In the ever-expanding world of online offerings, users are frequently asked to leave feedback on a purchase, often in the form of star ratings. This system is seen as tapping into the "wisdom of the crowd" — offering a more objective assessment than the sellers' pitch, safeguarding clients against potential bad purchases, and giving the best products their due.
In reality — as Christoph Schneider of IESE examines in a paper with Markus Weinmann, Peter N.C. Mohr and Jan vom Brocke — star ratings are prone to systemic biases. Understanding those biases can help inform both consumers and companies as stakeholders in the rating game.
Dimensional rating bias
The focus of the authors' paper is how the rating system itself influences outcomes — that is, how the "choice architecture" influences assessments. In it, they examine "single-dimensional" and "multidimensional" rating systems that are used to evaluate restaurants, movies, and a university on online platforms. While a single-dimensional system asks for an overall score only, its multidimensional counterpart breaks it down: how was the restaurant's food? Service? Atmosphere? Over seven experiments, Schneider and co-authors looked at how these different rating systems affect perceived customer satisfaction of the various products or services.
Through the series of experiments, they learned that people's overall ratings are influenced systematically by dimensional ratings and that just being asked to think in terms of dimensions affects the overall rating. Specifically, where individual dimensions are rated highly, the overall rating tends to be higher than it would be on a platform that asked for a single, all-encompassing rating. The reverse is also true: lower scores for individual dimensions pull down the overall score, whether or not the dimensions discussed were truly relevant to overall customer satisfaction.
Practical implications
The authors identify a range of stakeholders who can benefit from knowing about rating biases. These include the review-platform providers who want to provide a high-quality platform. Platform providers should be aware that multidimensional ratings may give a more complete picture, yet they can unduly push ratings in one direction or the other. Instead of asking the crowd of reviewers for both dimensional and overall ratings, platform providers might create their own aggregates for less biased results.

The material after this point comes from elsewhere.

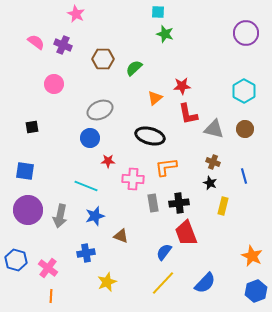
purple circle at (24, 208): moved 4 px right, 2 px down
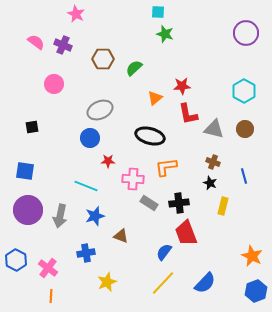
gray rectangle at (153, 203): moved 4 px left; rotated 48 degrees counterclockwise
blue hexagon at (16, 260): rotated 10 degrees clockwise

Product and service providers also have vested interests when the rating systems are applied to their offerings. For multidimensional ratings, product providers should note the kinds of questions asked (and not asked). A rating system will be more advantageous if its dimensions match the product or service well.
Finally, some consumers will want to know whether or not they would enjoy a restaurant, movie, or other product rated. The study suggests that consumers should place more trust in transparent rating systems. Moreover, consumers should critically evaluate which dimensions of a product are being evaluated to determine whether those dimensions are the most helpful for them. For example, a restaurant rating that asks about décor may be less relevant to many of its hungry would-be patrons and yet still show up in an overall score.
In many ways, online ratings are still in their infancy. From one platform to another, a rating of one to five bright stars may seem a simple metric, but hidden biases suggest it is not.
Methodology, very briefly
The co-authors began with the question: How do multidimensional rating systems influence overall ratings? They tested the idea over a series of seven studies containing a total of 17 conditions, both in highly-controlled study settings and later as replications in a realistic setting. The studies took place between 2016 and 2019 with participants from Australia, Canada, England, Liechtenstein, New Zealand, and the United States.